Because thermoset plastics may be injection molded, the tooling design for a thermoset injection molded part or component must include a runner and gate to allow the thermoset material to flow, or fill, from the molding machine barrel to the mold in order to produce the part. The type of gate used, and its location, can positively or negatively affect a final molded part in its cosmetic appearance and physical dimensions. Proper gate design allows material to flow evenly throughout the tool to produce the molded part, minimizing scrap from unpacked parts or short shots.

While there are many gating options and gate types, there are two ways for a gate to be removed or trimmed, called de-gating: Automatically – by incorporating features in the mold or tool to cut or break off the gate; and Manually – by physically cutting or trimming the gate by hand from an operator or material handler using a file, knife, or other cutting tool after a part has been molded and ejected from the tool.

Examples of Three Common Types of Gating:

Edge Gate – Gated at the edge of a part on a parting line, edge gates are generally used in applications with flat parts, multi-cavitation parts, and parts with thick walls.
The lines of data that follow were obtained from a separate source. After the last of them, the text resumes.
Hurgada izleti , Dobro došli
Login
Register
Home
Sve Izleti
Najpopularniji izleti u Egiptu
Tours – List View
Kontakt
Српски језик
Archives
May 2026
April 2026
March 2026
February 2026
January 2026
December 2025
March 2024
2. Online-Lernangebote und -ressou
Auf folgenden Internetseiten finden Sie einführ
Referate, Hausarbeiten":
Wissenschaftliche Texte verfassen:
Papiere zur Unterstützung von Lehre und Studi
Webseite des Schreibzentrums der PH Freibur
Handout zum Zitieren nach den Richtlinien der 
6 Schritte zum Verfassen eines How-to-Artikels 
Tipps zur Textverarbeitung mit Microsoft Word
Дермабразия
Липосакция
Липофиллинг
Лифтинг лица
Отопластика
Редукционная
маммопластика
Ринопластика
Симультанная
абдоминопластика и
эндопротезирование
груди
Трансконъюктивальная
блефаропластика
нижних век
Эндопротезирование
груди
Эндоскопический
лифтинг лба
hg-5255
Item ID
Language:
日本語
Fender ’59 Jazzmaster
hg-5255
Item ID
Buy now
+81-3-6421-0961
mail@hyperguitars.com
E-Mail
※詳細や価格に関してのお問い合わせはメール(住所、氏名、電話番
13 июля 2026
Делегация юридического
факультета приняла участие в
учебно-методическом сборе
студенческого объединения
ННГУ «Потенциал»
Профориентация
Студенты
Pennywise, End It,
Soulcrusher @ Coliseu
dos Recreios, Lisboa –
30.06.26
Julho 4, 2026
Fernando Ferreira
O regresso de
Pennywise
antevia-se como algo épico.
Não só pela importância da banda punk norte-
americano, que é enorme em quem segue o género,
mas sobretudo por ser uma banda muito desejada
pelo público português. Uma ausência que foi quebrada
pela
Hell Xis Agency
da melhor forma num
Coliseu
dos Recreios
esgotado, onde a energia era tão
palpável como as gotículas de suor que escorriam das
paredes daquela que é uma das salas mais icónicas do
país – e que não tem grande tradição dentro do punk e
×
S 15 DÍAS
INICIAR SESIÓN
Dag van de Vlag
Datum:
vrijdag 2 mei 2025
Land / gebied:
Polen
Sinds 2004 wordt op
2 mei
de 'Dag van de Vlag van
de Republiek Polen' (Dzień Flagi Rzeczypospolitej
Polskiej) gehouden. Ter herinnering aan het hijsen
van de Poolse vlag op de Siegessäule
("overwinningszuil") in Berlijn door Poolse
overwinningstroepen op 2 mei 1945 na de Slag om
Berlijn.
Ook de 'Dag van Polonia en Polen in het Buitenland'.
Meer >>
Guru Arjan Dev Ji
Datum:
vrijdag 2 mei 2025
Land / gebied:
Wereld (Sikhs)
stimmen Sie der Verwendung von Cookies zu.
Edge gates will leave gate vestige or gate marks on the physical part, requiring a manual gate trim secondary operation.

Center Sprue Gate – Center sprue gates are used in single cavity cylindrical parts that must be filled symmetrically to keep roundness specification. As with edge gates, center sprue gates will require manual cutting or trimming of the gate vestige.

Sub Gate – Sub gates are an automatic style gate designed with features built into the mold so that as the molded part ejects from the mold, the gate trims off any excess material or vestige on the diameter. Location of the sub-gate should be roughly .125” below the parting line to be effective.